======== Records for this exercise

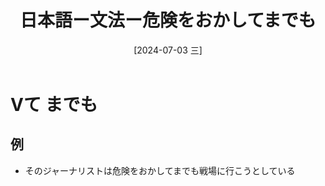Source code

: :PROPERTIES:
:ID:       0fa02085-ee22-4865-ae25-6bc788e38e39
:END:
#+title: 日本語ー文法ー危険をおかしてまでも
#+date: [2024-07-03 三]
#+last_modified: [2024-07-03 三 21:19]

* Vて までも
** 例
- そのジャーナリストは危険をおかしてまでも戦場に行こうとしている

================
======== Records for this exercise

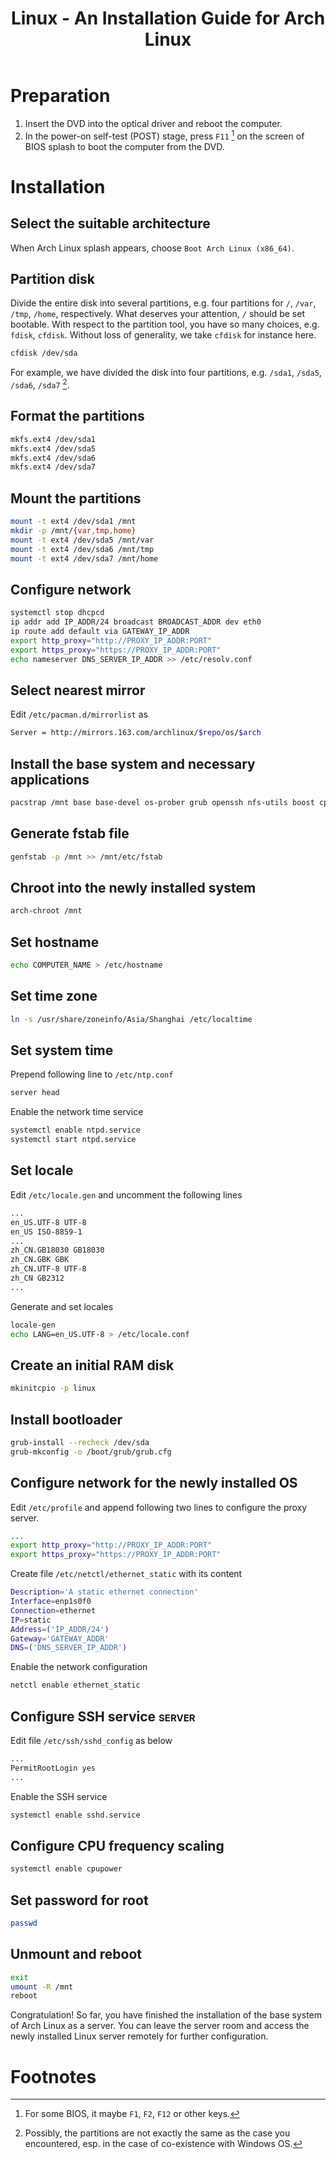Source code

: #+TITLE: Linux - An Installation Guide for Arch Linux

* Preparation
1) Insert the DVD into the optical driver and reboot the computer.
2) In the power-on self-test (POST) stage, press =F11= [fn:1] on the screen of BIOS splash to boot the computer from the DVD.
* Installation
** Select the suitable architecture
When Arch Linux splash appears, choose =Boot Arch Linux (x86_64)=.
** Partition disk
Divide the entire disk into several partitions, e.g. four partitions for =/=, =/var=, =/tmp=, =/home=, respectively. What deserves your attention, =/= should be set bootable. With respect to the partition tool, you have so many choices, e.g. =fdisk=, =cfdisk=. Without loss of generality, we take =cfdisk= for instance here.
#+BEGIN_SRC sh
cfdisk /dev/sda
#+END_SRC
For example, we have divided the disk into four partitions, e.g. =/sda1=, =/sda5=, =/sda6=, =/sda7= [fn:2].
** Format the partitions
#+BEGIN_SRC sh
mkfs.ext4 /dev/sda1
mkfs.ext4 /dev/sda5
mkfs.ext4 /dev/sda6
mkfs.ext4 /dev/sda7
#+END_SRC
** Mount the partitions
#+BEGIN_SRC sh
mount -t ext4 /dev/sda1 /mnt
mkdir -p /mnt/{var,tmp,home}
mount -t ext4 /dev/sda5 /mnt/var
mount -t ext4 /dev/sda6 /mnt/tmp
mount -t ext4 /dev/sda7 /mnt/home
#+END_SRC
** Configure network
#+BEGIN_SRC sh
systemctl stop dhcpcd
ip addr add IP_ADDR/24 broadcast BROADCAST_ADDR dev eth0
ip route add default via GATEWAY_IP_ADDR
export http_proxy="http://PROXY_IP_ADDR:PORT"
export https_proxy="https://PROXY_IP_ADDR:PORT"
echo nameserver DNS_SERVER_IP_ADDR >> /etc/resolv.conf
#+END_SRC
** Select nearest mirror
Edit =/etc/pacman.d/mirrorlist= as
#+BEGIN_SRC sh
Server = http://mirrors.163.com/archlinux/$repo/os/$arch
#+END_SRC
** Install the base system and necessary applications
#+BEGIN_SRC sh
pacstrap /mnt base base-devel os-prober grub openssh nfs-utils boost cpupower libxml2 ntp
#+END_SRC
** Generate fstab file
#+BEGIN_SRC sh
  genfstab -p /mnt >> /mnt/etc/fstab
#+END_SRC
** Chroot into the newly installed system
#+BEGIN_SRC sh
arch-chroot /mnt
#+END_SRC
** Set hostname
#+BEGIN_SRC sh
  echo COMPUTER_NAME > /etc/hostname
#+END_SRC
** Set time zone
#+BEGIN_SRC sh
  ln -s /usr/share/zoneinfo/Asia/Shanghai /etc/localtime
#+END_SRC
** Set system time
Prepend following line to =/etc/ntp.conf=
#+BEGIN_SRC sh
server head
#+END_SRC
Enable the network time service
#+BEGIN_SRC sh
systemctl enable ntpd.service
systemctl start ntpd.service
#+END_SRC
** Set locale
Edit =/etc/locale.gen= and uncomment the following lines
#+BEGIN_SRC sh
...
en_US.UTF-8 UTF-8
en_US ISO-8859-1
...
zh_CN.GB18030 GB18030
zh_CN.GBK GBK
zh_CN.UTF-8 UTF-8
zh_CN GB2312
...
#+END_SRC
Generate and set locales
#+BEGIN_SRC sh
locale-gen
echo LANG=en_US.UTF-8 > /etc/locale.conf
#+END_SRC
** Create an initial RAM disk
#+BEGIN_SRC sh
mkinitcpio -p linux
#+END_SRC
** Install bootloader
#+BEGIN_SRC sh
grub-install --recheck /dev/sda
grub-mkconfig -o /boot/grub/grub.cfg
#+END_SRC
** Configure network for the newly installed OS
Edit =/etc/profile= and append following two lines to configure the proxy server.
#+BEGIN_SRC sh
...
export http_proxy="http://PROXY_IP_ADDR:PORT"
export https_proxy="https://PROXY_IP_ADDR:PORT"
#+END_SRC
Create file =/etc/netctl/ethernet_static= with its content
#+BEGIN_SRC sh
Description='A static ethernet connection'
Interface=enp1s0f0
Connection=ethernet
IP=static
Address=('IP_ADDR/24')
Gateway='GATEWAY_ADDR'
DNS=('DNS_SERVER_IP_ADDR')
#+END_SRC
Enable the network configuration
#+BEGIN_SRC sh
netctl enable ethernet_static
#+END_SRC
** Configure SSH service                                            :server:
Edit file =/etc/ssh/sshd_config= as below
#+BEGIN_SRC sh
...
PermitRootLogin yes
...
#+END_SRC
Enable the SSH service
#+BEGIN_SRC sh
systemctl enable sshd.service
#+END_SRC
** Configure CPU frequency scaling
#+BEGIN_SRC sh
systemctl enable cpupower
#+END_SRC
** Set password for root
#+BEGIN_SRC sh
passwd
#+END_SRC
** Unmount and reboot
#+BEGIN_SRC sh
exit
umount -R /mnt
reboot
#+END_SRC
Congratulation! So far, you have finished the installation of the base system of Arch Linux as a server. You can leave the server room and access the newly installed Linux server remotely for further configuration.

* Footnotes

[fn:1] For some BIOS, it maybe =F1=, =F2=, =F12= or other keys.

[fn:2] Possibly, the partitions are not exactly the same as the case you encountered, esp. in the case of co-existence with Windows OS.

================
======== Records for this exercise

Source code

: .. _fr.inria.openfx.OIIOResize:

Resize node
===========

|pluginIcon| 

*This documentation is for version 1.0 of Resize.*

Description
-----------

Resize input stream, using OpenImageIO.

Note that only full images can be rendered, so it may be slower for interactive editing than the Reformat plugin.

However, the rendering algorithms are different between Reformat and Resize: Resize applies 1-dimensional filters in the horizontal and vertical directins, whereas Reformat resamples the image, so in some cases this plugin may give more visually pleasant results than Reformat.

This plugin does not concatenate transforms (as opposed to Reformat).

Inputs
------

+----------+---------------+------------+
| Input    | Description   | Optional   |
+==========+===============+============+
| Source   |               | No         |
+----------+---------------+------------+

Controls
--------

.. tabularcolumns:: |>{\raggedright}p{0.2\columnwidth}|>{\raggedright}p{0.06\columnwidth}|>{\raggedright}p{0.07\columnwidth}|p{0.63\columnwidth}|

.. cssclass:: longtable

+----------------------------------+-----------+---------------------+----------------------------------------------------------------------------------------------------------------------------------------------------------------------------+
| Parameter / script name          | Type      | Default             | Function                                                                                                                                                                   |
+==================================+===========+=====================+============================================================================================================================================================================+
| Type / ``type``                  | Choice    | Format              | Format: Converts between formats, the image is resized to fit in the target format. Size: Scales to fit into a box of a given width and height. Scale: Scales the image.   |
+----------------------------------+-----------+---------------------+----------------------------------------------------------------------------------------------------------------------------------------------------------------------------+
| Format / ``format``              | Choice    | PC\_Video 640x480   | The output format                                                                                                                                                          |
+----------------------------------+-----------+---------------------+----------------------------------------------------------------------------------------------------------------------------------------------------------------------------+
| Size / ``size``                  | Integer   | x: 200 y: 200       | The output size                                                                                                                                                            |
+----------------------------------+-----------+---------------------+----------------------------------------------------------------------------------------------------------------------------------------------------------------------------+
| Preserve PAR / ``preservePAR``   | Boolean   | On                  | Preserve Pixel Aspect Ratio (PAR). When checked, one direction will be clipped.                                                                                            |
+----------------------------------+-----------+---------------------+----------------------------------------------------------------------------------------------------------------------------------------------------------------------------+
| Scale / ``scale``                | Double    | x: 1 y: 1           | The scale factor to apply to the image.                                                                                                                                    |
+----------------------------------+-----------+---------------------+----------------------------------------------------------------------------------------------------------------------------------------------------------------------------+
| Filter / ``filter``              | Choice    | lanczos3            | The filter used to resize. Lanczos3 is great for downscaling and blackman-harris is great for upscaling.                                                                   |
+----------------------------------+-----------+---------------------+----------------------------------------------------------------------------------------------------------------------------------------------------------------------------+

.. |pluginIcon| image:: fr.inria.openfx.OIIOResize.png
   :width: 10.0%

================

** Instructions to follow **
In how many lines of the records does the word "ntpd" appear? Answer with the number only.

** Result of the task **
2